On the 26th and 27th February 2020, Greenwatch conducted dialogue meetings with local government officials on enforcement of environmental standards in Rakai and Kyotera districts respectively. The one day dialogue meetings was facilitated by three (3) Resource persons; Mr. Nicholas Muhereza, Dr. Peter Mutesasira, and Mrs. Rebecca Nabatanzi Sserwanga. Each dialogue meeting had total of 30 participants which comprised of local government officials, representatives of cultural chiefdoms (Pokino-Budu and Kamuswaga), LC V chairperson and LC III Chairpersons of Sub counties affected by the Pipeline.

Mr. Muhereza (a Petroleum Lawyer and Policy specialist at the Institute of Petroleum studies) discussed about Uganda’s Oil resource and its texture. He stated that: “Uganda’s Crude oil is very viscous and therefore needs to be heated along the pipeline so as to be transported, this makes it extremely dangerous.” He also discussed the laws, standards, regulations, related to the Crude oil pipeline highlighting the new National Environment Act (2019), the Oil and Gas policy (2008), Local Government Act (1997) and stipulated local governments’ mandate towards environmental protection and monitoring during EACOP implementation. He also encouraged local government officials to make ordinances and bye-laws when deemed necessary to protect the environment.

Dr. Mutesasira (an Environmental law expert and lecturer-Uganda Christian University) explained the environmental and social impact assessment (ESIA) highlighting the steps and level of local government involvement in the ESIA process. He kept a lively interactive session admonishing participants to monitor potential social, cultural breakdown and environmental degradation of the EACOP project.

Mrs. Sserwanga-A Climate Change/Disaster Risk Response Knowledge Learning Specialist at Office of the Prime Minister/UNDP and passionate about environmental governance. She deliberated on the role of Local Government Officials in monitoring the compliance of the key players implementing the EACOP project to environmental standards, highlighting current opportunities related to the Oil pipeline which include: The national oil and gas talent registry in which community members with relevant skills can take up EACOP jobs, the National suppliers Database to register local community members and local companies to provide required services during EACOP implementation.
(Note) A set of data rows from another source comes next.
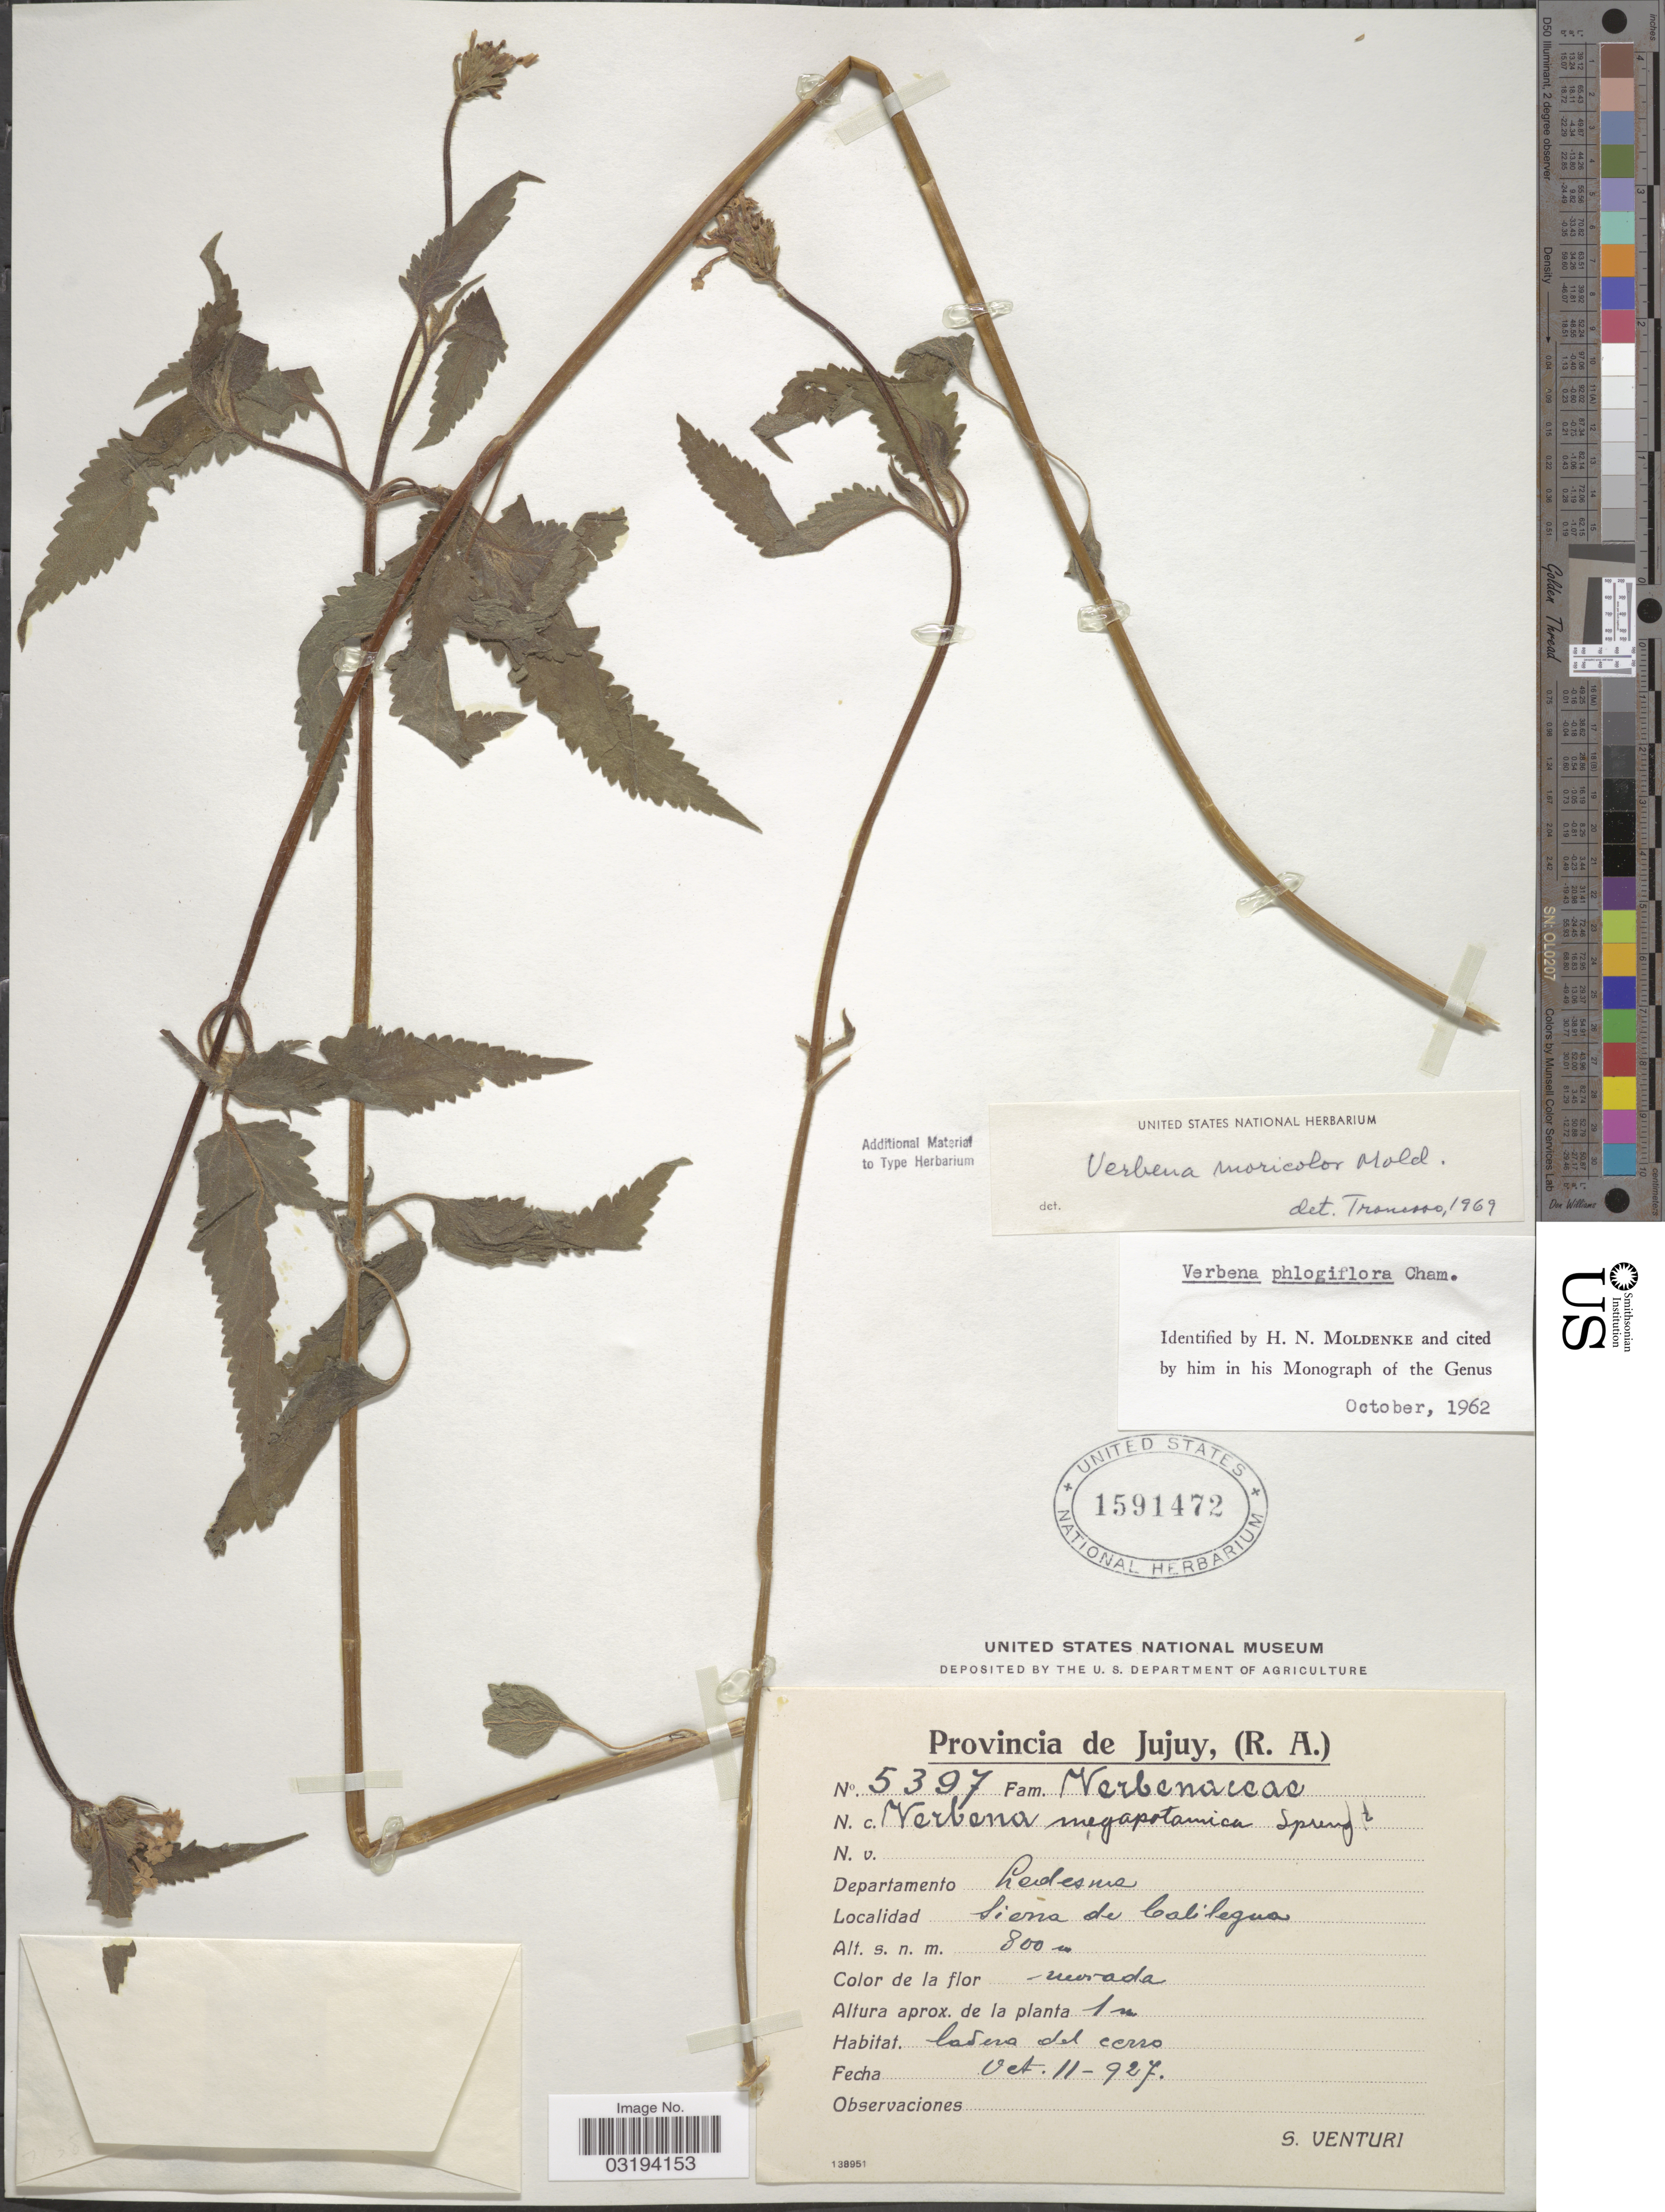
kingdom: Plantae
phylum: Tracheophyta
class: Magnoliopsida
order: Lamiales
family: Verbenaceae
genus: Verbena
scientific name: Verbena moricolor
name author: Moldenke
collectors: S. Venturi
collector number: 5397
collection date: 1927-10-11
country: Argentina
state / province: Jujuy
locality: Departamento Ledesma. Sierra de Calilegua.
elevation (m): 800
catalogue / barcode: US 1591472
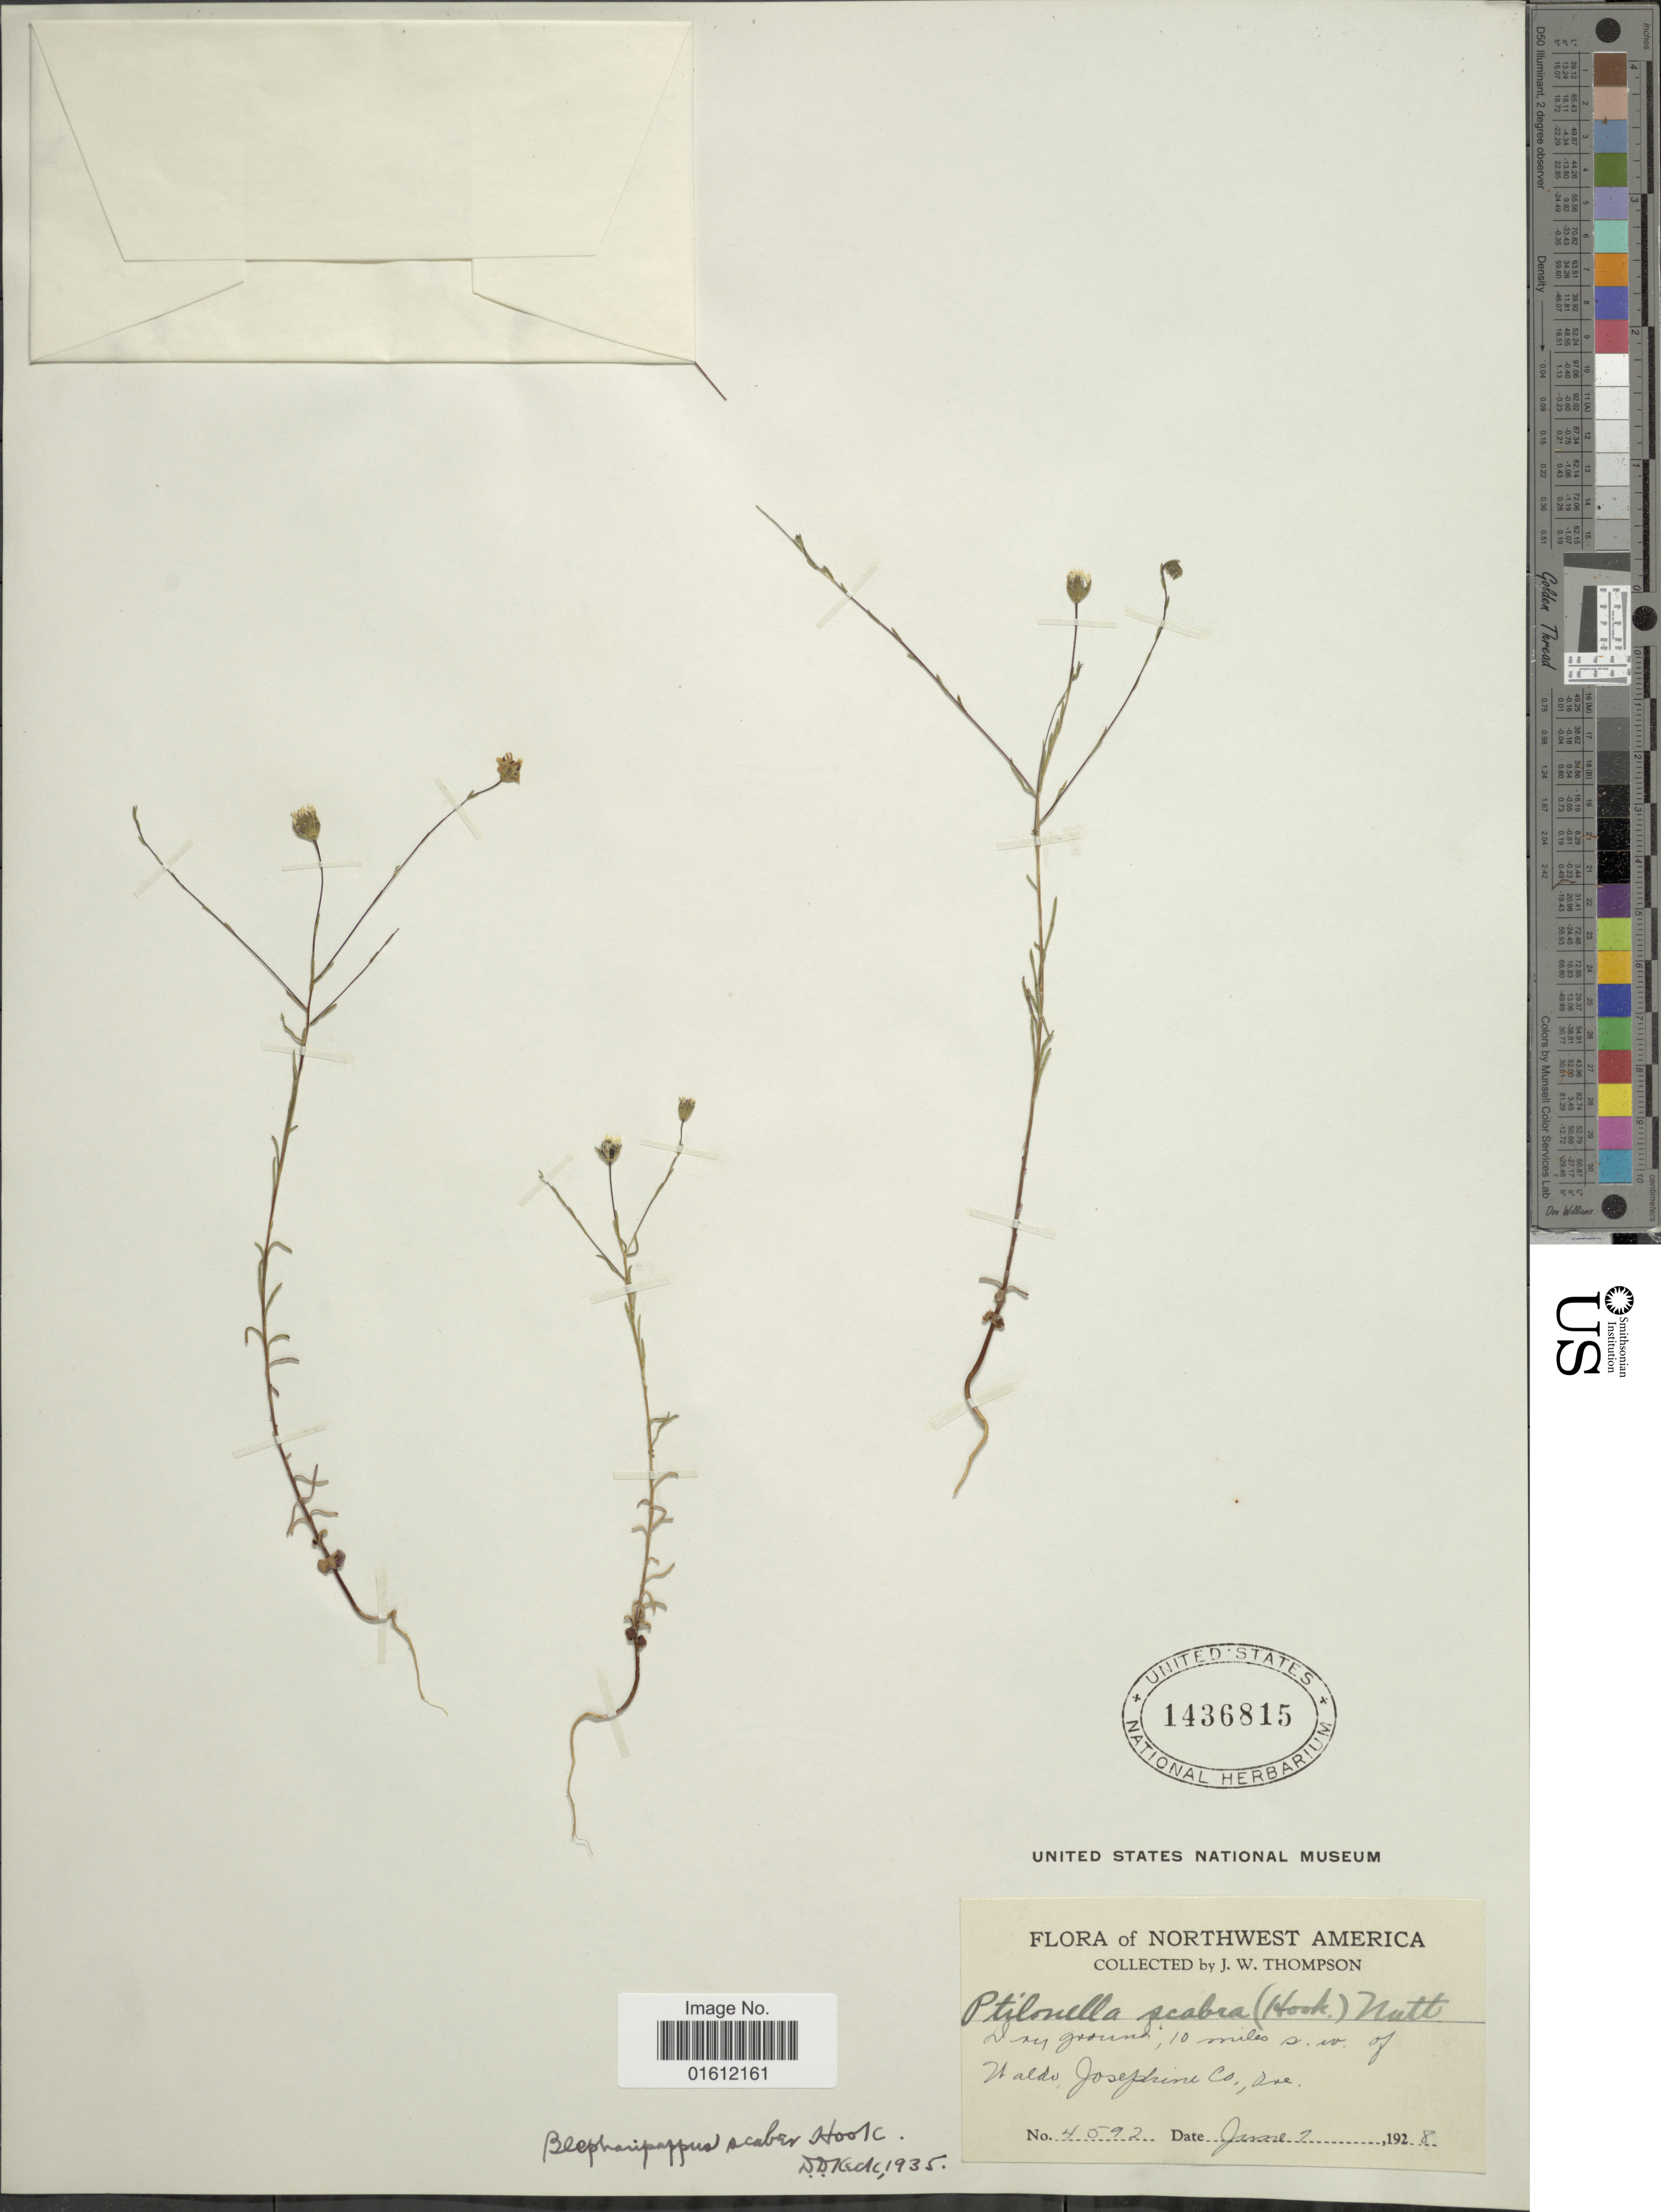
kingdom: Plantae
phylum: Tracheophyta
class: Magnoliopsida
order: Asterales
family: Asteraceae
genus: Blepharipappus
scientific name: Blepharipappus scaber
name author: Hook.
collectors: J. W. Thompson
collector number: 4592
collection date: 1928-06-01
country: United States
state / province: Oregon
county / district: Josephine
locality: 10 miles s.w. of Haldo Josephine Co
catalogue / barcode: US 1436815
She ended with an interactive group discussion session in which participants discussed challenges limiting monitoring of impacts of the EACOP project on the environment in their districts proposing possible solutions.

Results from participant evaluation indicated that;

  • Content of the training: About 95% of the responses from the Rakai district officials and approximately 90% of Kyotera district officials stated that the training content was Good-Excellent at adequately equipping them with knowledge on enforcement of environmental standards.
  • Pace of training: Rakai district officials (about 90%) were relatively more satisfied with pace of training compared to the Kyotera district officials (about 72%).
  • Performance of trainers: 100% of the responses from Rakai officials and 100% of the responses from Kyotera district officials indicated that trainers clearly and skillfully disseminated material during sessions. Trainers widely presented in the Local language.
  • Key things learned from the training: Majority of the respondents from Rakai and Kyotera districts clearly stated learning their roles in enforcing environmental standards, rights during the EACOP project. Kyotera district officials also highlighted the need to manage community expectations of the EACOP project.

Next, Greenwatch is in preparations for the community dialogue meeting on monitoring impacts of the EACOP project and training of the communities of Rakai and Kyotera districts to tap into opportunities of the EACOP project.